(How to complete this task):
Would you write out, word for word, each line of the records below from the top through the one holding "Page size: 1275x1650."?
*** Opening of Available data ***
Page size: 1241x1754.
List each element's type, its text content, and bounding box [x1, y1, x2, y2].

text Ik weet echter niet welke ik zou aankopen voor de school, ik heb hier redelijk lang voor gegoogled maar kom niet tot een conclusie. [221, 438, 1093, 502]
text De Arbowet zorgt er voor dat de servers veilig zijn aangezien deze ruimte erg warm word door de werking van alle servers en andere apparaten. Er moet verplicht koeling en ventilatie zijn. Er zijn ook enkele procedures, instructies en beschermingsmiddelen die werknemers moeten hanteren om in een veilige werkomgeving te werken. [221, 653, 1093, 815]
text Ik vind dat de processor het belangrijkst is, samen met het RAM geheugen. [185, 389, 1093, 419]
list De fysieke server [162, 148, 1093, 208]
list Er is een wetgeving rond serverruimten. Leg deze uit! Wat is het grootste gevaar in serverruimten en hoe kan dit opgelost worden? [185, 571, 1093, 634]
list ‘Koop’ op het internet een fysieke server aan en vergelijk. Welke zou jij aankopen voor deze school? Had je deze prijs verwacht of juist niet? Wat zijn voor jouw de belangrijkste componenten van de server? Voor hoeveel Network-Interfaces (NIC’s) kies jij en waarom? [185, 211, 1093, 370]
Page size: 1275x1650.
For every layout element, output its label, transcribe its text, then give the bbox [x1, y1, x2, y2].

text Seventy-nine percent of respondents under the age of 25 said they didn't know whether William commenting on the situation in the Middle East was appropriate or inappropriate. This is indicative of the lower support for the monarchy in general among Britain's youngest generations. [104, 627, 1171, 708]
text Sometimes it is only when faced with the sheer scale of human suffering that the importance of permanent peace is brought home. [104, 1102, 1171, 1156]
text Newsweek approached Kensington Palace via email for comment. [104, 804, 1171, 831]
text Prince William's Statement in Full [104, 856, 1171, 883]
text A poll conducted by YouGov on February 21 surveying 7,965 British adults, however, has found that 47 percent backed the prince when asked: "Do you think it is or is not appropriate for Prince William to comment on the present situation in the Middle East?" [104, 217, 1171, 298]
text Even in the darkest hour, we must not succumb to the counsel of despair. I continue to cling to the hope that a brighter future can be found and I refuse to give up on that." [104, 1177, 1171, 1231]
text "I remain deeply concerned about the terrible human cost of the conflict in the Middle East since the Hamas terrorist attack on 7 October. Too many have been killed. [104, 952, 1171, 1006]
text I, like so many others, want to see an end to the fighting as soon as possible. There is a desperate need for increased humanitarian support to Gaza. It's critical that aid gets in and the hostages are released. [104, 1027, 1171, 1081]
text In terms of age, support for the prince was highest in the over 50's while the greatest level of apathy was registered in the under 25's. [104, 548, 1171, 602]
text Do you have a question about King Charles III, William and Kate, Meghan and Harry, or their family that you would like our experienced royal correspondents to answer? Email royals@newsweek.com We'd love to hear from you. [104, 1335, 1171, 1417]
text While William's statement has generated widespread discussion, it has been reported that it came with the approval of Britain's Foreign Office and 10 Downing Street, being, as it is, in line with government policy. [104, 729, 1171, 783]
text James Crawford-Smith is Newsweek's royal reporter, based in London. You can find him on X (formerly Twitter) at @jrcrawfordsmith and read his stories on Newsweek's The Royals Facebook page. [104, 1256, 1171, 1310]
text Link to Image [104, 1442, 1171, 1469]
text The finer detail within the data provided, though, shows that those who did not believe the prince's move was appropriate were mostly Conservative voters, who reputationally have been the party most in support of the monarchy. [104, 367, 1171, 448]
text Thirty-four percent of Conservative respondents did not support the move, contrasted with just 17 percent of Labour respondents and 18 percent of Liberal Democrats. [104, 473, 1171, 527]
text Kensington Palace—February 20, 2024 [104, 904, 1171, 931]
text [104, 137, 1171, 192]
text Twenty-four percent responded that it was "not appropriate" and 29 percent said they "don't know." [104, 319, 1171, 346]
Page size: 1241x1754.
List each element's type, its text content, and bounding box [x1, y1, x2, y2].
*** Close of Available data ***
(Answer box):
Page size: 1241x1754.
List each element's type, its text content, and bounding box [x1, y1, x2, y2].

text Ik weet echter niet welke ik zou aankopen voor de school, ik heb hier redelijk lang voor gegoogled maar kom niet tot een conclusie. [221, 438, 1093, 502]
text De Arbowet zorgt er voor dat de servers veilig zijn aangezien deze ruimte erg warm word door de werking van alle servers en andere apparaten. Er moet verplicht koeling en ventilatie zijn. Er zijn ook enkele procedures, instructies en beschermingsmiddelen die werknemers moeten hanteren om in een veilige werkomgeving te werken. [221, 653, 1093, 815]
text Ik vind dat de processor het belangrijkst is, samen met het RAM geheugen. [185, 389, 1093, 419]
list De fysieke server [162, 148, 1093, 208]
list Er is een wetgeving rond serverruimten. Leg deze uit! Wat is het grootste gevaar in serverruimten en hoe kan dit opgelost worden? [185, 571, 1093, 634]
list ‘Koop’ op het internet een fysieke server aan en vergelijk. Welke zou jij aankopen voor deze school? Had je deze prijs verwacht of juist niet? Wat zijn voor jouw de belangrijkste componenten van de server? Voor hoeveel Network-Interfaces (NIC’s) kies jij en waarom? [185, 211, 1093, 370]
Page size: 1275x1650.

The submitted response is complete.